Петушиная книга завизжала.
Фурия растянулась, упав ничком, и на миг ей перехватило дыхание. В панике она каталась по полу, пытаясь отбиться от баронессы, но костлявые руки крепко вцепились ей в щиколотку. Едва только на боковые части арки спустился хаос красок, они принялись сжиматься. Фурия протянула руку – порог был всего лишь в полуметре от кончиков её пальцев. Может, ей удастся до него добраться на четвереньках, только бы высвободиться!
Идеи уже подобрались к баронессе, и та взвыла. Сначала поглотило её ноги, затем – нижнюю часть туловища. Её контуры растеклись, словно акварель, и постепенно начали растворяться. Наконец и искажённое гримасой лицо утонуло в пёстрой зыби.
Тиски на ноге Фурии ослабли, и она освободилась.
– Скорее! – воскликнула петушиная книга. – Скорее!
Фурия выползла из хаоса, поглотившего баронессу, и почти добралась до порога. От опорных стен арки остались лишь два низких пенька.
Она успеет. Должна успеть.
– Фурия! – завопила петушиная книга. – Наверху!
Она посмотрела наверх, но не увидела ничего, кроме пёстрой неразберихи. Быстро сообразив, в чём дело, она упала на живот и поползла дальше, видя, как замерцал переход. Он вспыхнул – и снова погас.
Остатки арки исчезли. Порог растворился.
Пол под ногами Фурии растаял. И она вниз головой нырнула в море красок.
– Фавн что-то долго копается! – крикнула Пандора из кроны дерева. – Слишком долго!
Пип и Пасьянс стояли в одиночестве у тонкой берёзки. Другие экслибры возвратились через ночной парк в резиденцию.
Порыв ветра налетел на кусты и деревья, прошелестел в них и лёгким шёпотом растаял в обломках римских бастионов.
– Не делай ей больно! – крикнул Пип Пандоре. – Она же тебе ничего плохого не сделала!
– Она всего-навсего экслибра, – ответила девочка. – У неё даже нет настоящих чувств.
Пасьянс вскипел, но Пип незаметно притронулся к его руке и покачал головой. Вероятно, Пандора сверху едва ли могла их видеть. Она сидела в ветвях на развилке, наполовину заслонённая стволом, – расплывчатое серое пятно во мраке. Запах горючего от зажигалки всё ещё висел в воздухе, становясь всё слабее. Может, им удастся на время отвлечь Пандору, пока бензин не выветрится и не сможет больше нанести никакого вреда?
– Почему ты так ненавидишь экслибров?! – крикнул мальчик наверх, в крону.
– Вовсе я их не ненавижу, они мне просто безразличны, как камни или ветки, которые отламываешь, особо не задумываясь. – И снова на землю упала веточка. Пандора захихикала. Пасьянс издал яростный крик. – Ну где же этот ваш фавн с телефоном? – спросила она.
– В доме только один мобильник.
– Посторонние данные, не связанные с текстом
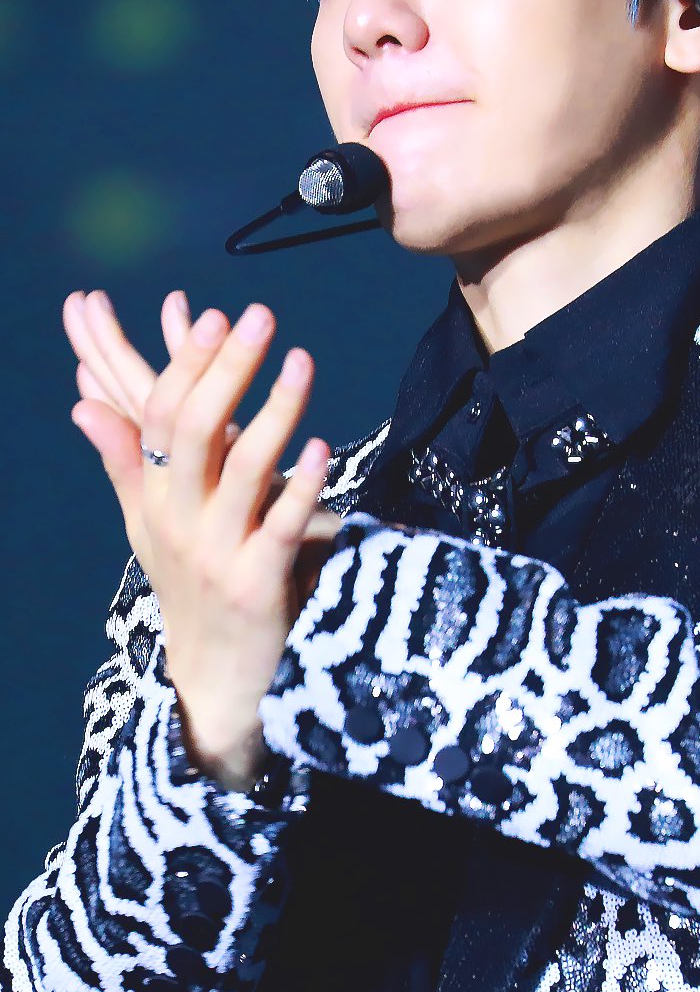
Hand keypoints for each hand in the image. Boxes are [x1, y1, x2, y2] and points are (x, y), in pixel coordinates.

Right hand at [64, 289, 341, 789]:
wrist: (216, 679)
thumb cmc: (188, 584)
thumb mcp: (148, 523)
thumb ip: (124, 460)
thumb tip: (83, 401)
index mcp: (154, 496)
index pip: (157, 415)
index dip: (183, 364)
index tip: (210, 312)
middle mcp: (179, 519)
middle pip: (194, 431)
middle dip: (226, 369)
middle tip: (257, 316)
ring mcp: (218, 551)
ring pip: (243, 471)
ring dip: (274, 411)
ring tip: (301, 362)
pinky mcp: (260, 583)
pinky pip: (282, 526)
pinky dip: (303, 485)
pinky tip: (324, 446)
Кассиопею надо его сначала найти, и, возможно, подзарядить батарею.
– Значит, когда он появится, здесь вряд ли останется что-либо, кроме голого ствола.
Пип в последний раз воззвал к её разуму:
– У тебя нет никаких шансов! Если ты ей что-нибудь сделаешь и попадёшь в руки Пасьянса…
– Я так или иначе её скомкаю, как мерзкую оригами, – проворчал экслибр. – Посмотрим, что тогда сломается.
Пип нервно посматривал в сторону дома. На бесформенном пятне резиденции поблёскивали жёлтыми огнями окна. Свет из них выхватывал силуэты экслибров, очень миниатюрные и сильно удалённые.
– Надеюсь, козлоногому ясно, что я очень спешу? Мне здесь, наверху, становится скучно.
Какое-то время они помолчали, потом Пасьянс сказал:
– Я могу тебе рассказать о Нассандре.
Пип выпучил на него глаза. Вся ярость из голоса конфедерата улетучилась. Теперь он звучал так же нежно, как после полудня, когда Пип оставил его с каллистой наедине.
– Сейчас она для тебя – только дерево, – неспешно начал Пасьянс. – На самом же деле это очаровательная женщина с самым лучезарным взором, какой только можно встретить на отрезке между Темзой и Миссисипи. Она любит животных, приходящих к ней ночью, когда она выпускает корни, иной раз она склоняет к ним свою листву и ласкает их. Она потихоньку напевает мелодии, копируя птиц, сидящих у неё на ветвях. Она привечает даже насекомых, хотя ей ужасно щекотно от их беготни по её коре.
На миг он замолк, словно хотел дать Пандоре возможность для какого-нибудь гадкого замечания. Пип рассчитывал, что она осыплет Пасьянса насмешками в ответ на его открытость. Но девочка на дереве слушала молча.